DOCUMENTO DE ORIGEM:

::::::::::

Governo aguarda decisão dos EUA sobre novas tarifas ao Brasil
Planalto espera definição da Casa Branca sobre novas taxas de importação e avalia resposta diplomática caso as medidas sejam confirmadas
O governo federal aguarda a decisão dos Estados Unidos sobre a possível aplicação de novas tarifas de 25% e 12,5% sobre produtos brasileiros exportados para o mercado norte-americano. A definição da Casa Branca é esperada até a próxima quarta-feira (15), prazo final estabelecido pelas autoridades americanas para concluir a análise sobre as medidas comerciais.
Nos bastidores, integrantes do Palácio do Planalto trabalham com a expectativa de que as novas tarifas sejam confirmadas. Ainda assim, a equipe do presidente Luiz Inácio Lula da Silva pretende aguardar o conteúdo final da decisão antes de definir quais medidas serão adotadas pelo Brasil.
Governo acompanha negociações com os Estados Unidos
A avaliação do Executivo foi reforçada após declarações do representante do Departamento de Comércio dos Estados Unidos, Jamieson Greer, que afirmou que ainda há distância entre os entendimentos dos dois países.
Mesmo diante desse cenário, diplomatas brasileiros consideram possível que o governo americano amplie a lista de produtos isentos das novas tarifas por meio de ajustes na decisão final, reduzindo os impactos sobre determinados setores exportadores.
O governo brasileiro também espera uma última reunião virtual com representantes americanos antes do encerramento do prazo, oportunidade em que poderá receber uma sinalização sobre o posicionamento da Casa Branca.
Reação brasileira dependerá da decisão final
Segundo integrantes do governo, uma eventual confirmação das tarifas deverá ser seguida por uma manifestação oficial de inconformismo por parte do Brasil. A posição deverá reforçar o entendimento de que as medidas não possuem justificativa comercial e representam uma barreira às exportações brasileiras.

::::::::::

INFORMAÇÕES FORNECIDAS:
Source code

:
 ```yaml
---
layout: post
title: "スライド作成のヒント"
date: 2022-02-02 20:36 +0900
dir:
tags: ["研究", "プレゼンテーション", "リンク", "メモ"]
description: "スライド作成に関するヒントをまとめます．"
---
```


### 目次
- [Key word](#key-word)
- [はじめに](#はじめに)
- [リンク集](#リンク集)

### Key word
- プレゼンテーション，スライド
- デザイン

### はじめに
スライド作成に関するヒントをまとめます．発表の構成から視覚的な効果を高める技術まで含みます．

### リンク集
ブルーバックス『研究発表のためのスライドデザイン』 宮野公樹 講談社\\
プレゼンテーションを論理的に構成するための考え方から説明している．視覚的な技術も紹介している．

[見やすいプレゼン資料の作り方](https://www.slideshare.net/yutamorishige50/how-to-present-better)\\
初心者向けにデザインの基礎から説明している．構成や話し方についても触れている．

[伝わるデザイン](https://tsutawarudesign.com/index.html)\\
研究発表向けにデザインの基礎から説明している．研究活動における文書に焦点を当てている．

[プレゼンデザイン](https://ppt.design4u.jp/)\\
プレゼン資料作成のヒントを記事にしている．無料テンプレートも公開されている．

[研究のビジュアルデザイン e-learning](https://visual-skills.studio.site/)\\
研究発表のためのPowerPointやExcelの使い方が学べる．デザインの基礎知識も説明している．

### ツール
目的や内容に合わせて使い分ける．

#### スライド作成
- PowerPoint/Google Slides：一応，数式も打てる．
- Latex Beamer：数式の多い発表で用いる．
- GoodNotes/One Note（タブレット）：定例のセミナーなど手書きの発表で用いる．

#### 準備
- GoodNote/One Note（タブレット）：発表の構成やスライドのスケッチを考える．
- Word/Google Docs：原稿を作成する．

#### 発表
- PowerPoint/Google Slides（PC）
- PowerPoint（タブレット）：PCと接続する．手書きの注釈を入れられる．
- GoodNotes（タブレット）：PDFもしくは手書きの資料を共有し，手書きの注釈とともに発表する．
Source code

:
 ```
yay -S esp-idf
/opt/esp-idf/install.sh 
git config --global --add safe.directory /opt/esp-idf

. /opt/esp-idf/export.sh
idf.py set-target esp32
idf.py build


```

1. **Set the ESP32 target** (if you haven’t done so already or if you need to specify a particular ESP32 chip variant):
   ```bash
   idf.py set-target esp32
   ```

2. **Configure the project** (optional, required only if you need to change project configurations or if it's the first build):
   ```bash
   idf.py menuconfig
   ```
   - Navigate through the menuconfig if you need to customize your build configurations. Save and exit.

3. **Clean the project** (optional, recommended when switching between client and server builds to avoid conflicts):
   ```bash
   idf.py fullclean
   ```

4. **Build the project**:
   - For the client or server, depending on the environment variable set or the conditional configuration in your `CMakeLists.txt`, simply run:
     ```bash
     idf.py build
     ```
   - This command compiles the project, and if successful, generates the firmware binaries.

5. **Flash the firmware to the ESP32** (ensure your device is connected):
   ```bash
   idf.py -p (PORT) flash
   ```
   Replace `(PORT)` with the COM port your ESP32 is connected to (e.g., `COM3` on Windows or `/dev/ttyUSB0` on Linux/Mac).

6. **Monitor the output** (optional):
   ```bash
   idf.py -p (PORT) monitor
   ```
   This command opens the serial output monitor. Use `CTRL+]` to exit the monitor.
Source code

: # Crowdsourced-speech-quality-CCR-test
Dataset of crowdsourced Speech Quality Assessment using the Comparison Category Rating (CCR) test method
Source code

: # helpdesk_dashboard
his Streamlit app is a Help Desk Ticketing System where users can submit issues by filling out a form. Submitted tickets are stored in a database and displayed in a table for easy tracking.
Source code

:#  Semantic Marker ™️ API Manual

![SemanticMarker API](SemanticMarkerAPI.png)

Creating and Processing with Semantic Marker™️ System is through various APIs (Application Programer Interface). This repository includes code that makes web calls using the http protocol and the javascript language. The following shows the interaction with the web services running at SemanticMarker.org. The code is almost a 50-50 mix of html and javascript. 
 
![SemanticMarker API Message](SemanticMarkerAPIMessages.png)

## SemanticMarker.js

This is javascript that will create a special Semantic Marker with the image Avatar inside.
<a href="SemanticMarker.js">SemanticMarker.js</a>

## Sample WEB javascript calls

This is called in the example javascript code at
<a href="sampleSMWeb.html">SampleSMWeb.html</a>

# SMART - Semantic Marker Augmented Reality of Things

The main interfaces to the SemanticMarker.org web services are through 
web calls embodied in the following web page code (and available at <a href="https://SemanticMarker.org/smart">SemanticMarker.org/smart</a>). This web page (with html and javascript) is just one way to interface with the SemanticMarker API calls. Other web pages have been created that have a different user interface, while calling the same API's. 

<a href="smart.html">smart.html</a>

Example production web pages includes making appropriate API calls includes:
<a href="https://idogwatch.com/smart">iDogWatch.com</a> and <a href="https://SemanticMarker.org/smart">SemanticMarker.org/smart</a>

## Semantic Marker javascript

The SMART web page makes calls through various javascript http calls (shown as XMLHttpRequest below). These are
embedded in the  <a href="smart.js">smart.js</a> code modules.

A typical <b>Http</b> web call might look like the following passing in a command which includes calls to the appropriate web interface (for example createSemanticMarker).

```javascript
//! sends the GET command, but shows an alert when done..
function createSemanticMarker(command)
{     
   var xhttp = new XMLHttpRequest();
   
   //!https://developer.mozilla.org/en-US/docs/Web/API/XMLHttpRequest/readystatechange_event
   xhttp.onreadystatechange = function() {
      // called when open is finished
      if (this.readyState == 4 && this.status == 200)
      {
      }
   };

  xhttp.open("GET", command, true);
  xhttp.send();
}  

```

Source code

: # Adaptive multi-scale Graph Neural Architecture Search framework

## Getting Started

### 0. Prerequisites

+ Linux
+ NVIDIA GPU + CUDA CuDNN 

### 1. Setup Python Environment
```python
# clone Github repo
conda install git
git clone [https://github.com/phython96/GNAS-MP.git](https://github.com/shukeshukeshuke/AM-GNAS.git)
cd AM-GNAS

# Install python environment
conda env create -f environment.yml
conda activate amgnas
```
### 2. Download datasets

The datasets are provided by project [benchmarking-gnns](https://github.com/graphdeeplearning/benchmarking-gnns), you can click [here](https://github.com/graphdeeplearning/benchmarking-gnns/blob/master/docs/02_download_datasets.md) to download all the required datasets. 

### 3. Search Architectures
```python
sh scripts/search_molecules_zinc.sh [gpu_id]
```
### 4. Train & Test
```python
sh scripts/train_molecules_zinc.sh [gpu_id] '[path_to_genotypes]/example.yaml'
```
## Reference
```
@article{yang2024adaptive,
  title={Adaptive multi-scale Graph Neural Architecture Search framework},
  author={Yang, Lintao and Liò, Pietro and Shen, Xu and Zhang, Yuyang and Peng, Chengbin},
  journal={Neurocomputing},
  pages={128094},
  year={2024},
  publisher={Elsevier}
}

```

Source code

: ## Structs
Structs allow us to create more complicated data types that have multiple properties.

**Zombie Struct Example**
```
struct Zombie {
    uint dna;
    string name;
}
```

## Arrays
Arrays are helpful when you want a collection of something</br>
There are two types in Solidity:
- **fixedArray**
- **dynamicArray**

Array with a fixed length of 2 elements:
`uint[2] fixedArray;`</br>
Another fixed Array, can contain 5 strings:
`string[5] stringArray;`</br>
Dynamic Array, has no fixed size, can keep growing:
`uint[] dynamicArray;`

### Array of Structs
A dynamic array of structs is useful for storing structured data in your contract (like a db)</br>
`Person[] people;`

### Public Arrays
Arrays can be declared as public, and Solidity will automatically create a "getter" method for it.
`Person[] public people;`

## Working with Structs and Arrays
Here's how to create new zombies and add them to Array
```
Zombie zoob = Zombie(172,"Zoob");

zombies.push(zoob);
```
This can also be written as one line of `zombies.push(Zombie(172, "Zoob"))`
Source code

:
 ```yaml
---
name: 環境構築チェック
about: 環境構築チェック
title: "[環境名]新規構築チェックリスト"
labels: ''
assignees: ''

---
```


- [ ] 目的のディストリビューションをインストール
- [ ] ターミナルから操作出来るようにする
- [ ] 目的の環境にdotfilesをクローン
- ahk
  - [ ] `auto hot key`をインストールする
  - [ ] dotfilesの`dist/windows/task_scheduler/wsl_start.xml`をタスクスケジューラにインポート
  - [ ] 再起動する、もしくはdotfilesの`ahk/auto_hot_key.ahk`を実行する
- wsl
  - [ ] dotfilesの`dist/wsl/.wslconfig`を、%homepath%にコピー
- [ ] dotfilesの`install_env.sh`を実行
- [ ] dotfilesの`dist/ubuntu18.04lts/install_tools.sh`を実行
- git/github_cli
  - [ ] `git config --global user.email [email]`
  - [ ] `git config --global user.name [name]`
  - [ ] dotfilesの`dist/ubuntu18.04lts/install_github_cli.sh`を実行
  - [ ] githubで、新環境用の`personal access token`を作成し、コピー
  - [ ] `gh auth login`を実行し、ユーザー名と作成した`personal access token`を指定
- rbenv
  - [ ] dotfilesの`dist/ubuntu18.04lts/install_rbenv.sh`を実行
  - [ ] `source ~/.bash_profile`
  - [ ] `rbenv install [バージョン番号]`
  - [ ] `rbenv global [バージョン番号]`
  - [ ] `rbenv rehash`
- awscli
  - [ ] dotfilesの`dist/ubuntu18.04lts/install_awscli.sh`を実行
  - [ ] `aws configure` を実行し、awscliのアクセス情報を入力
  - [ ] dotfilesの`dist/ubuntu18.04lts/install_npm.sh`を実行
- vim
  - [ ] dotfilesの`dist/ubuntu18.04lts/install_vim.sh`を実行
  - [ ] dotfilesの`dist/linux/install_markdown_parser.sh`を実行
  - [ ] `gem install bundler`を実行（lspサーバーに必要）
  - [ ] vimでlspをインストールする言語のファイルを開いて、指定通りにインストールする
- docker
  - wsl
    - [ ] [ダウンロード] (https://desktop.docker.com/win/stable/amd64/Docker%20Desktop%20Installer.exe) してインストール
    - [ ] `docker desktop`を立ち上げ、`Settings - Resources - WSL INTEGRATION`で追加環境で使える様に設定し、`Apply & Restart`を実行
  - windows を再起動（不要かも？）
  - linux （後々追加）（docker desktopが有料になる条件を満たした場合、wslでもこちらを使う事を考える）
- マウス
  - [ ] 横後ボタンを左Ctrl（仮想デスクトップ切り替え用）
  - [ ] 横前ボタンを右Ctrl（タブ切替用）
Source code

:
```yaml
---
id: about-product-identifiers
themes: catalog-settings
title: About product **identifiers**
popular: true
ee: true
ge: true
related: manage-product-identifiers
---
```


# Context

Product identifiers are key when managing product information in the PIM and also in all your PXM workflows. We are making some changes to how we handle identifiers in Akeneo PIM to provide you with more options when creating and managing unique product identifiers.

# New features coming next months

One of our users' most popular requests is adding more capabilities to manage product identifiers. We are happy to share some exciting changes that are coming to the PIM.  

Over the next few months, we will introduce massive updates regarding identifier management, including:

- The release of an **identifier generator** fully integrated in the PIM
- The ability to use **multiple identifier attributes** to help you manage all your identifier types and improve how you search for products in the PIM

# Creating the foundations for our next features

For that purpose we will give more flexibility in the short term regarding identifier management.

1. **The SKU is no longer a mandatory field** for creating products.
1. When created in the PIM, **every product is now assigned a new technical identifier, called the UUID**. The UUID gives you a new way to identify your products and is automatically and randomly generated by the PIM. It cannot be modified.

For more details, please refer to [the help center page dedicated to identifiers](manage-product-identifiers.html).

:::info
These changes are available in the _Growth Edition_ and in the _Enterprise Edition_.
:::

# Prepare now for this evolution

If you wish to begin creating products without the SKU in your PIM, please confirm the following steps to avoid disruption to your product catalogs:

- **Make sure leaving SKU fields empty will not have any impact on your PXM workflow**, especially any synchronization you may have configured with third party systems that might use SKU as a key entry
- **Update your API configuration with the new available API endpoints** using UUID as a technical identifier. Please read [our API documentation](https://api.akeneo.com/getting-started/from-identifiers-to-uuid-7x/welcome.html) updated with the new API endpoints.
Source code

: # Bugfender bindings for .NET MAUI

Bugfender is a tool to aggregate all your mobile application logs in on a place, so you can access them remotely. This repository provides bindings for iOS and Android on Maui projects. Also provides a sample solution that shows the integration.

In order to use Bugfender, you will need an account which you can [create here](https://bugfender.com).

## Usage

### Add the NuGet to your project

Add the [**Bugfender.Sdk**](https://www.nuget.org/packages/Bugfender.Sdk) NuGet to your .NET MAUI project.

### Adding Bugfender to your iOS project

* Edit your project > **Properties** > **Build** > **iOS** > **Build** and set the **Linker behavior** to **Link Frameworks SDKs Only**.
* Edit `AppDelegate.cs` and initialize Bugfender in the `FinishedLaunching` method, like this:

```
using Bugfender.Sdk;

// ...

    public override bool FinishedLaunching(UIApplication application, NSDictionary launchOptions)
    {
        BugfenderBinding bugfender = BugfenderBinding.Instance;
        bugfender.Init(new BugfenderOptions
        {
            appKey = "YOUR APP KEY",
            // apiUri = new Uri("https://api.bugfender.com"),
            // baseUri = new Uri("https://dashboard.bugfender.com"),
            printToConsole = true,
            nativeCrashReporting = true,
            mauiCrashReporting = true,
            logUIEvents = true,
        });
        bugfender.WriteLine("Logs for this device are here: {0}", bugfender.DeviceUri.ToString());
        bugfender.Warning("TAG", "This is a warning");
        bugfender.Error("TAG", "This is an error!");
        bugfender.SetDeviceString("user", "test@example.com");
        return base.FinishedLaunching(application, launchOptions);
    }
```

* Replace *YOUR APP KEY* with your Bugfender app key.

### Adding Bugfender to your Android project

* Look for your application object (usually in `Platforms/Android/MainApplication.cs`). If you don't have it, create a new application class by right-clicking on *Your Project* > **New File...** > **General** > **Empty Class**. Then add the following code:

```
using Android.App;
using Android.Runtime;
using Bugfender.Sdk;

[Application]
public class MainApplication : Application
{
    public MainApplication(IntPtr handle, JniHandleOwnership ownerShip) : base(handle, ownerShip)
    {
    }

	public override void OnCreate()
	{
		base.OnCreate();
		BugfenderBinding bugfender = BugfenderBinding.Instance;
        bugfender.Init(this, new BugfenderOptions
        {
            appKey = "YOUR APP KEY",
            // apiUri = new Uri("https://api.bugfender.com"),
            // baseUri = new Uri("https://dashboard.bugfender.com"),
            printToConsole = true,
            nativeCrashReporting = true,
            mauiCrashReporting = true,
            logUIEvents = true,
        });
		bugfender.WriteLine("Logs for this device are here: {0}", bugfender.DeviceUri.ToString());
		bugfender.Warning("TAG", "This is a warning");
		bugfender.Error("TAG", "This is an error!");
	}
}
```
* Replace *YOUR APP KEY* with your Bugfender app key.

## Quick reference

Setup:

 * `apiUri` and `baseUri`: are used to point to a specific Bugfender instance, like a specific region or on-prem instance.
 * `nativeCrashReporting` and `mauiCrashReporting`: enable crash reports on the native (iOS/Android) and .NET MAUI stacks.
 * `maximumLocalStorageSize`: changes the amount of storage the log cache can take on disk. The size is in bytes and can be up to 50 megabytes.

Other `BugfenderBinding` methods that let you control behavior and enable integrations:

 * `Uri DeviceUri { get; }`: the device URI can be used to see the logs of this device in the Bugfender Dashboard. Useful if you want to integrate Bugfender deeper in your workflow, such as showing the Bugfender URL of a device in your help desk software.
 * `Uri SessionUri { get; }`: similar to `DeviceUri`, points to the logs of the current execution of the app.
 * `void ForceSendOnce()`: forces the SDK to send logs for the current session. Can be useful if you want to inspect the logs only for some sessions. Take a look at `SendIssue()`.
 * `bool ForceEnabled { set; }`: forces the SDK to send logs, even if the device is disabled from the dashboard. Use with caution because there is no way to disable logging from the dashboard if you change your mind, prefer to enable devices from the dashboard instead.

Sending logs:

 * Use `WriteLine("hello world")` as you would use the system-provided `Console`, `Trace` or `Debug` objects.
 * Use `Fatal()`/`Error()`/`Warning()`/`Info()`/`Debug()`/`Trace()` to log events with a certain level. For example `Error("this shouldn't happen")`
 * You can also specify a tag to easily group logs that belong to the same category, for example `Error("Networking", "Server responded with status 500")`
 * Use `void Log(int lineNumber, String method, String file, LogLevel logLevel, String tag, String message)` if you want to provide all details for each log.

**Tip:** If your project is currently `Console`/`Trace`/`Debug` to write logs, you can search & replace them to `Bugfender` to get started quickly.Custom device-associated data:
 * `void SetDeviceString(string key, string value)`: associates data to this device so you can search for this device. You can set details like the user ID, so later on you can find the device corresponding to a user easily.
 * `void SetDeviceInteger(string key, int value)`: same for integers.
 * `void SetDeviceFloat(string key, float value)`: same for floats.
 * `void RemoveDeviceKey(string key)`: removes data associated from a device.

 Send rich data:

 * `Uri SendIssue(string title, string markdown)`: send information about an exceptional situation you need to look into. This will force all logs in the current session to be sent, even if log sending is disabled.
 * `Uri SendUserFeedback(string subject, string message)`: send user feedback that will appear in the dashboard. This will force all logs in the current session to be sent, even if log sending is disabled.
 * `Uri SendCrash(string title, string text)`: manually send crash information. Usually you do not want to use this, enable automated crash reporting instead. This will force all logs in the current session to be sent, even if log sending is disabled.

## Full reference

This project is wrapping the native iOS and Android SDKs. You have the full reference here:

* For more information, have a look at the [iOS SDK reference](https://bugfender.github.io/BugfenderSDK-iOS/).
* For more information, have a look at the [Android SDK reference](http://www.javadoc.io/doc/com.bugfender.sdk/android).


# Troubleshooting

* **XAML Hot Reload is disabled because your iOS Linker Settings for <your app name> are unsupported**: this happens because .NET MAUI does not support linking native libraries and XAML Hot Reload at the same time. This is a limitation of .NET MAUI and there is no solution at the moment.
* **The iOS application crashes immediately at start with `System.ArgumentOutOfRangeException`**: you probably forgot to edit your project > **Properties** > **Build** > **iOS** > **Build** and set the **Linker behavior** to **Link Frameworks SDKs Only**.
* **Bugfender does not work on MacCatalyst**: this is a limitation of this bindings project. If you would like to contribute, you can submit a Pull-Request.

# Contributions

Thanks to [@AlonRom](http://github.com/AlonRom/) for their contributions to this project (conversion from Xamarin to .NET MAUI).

::::::::::

EXPLORE O MATERIAL:
1/ Traduza para o inglês a seguinte frase do texto sobre as novas tarifas americanas: "O governo brasileiro também espera uma última reunião virtual com representantes americanos antes do encerramento do prazo, oportunidade em que poderá receber uma sinalização sobre o posicionamento da Casa Branca."
2/ Dê prosseguimento ao texto sobre as novas tarifas americanas a partir do ponto em que ele termina.

RESULTADOS DAS TAREFAS:
1/ The Brazilian government also expects one last virtual meeting with U.S. representatives before the deadline expires, an occasion on which it may receive a signal about the White House's position.

2/
Além da resposta diplomática, equipes técnicas dos ministérios envolvidos analisarão detalhadamente o alcance das tarifas para definir os próximos passos, incluindo a possibilidade de manter as negociações ou recorrer aos instrumentos previstos na Lei de Reciprocidade Econômica.
A legislação permite ao governo brasileiro adotar medidas de resposta quando países ou blocos econômicos impõem restrições consideradas prejudiciais ao comércio nacional.
Empresas americanas pedem exceções
Enquanto as negociações seguem, empresas e entidades empresariais dos Estados Unidos também têm pressionado o governo americano para ampliar a lista de produtos brasileiros excluídos das novas tarifas.
De acordo com o Ministério das Relações Exteriores, dezenas de empresas norte-americanas argumentam que determinados produtos importados do Brasil não possuem fornecedores equivalentes no mercado interno dos Estados Unidos, o que poderia elevar custos para consumidores e indústrias locais.
Governo considera improvável adiamento
A avaliação predominante no Planalto é de que um adiamento da decisão americana tem baixa probabilidade de ocorrer. Segundo interlocutores do governo, a atual política comercial dos Estados Unidos tem priorizado a utilização de tarifas como instrumento de política industrial e, até o momento, não houve flexibilização significativa para outros países.
Mesmo assim, autoridades brasileiras entendem que uma eventual prorrogação do prazo poderia abrir espaço para a continuidade das negociações bilaterais e reduzir as tensões comerciais entre os dois países.
Flávio Bolsonaro defendeu adiamento das tarifas
No campo político, o senador Flávio Bolsonaro (PL-RJ) defendeu publicamente o adiamento da decisão americana. O parlamentar encaminhou manifestação ao Escritório do Representante de Comércio dos Estados Unidos (USTR) sugerindo que a análise das novas tarifas fosse realizada somente após as eleições brasileiras.
Durante audiência pública promovida pelo órgão americano, Flávio Bolsonaro argumentou que a adoção das tarifas neste momento poderia produzir efeitos políticos internos e beneficiar o governo federal. A participação do senador ocorreu de forma independente e sem relação com a atuação diplomática oficial do Itamaraty.
As negociações seguem até o prazo final estabelecido pela Casa Branca, enquanto o governo brasileiro mantém a estratégia de buscar uma solução negociada antes da eventual entrada em vigor das novas medidas comerciais.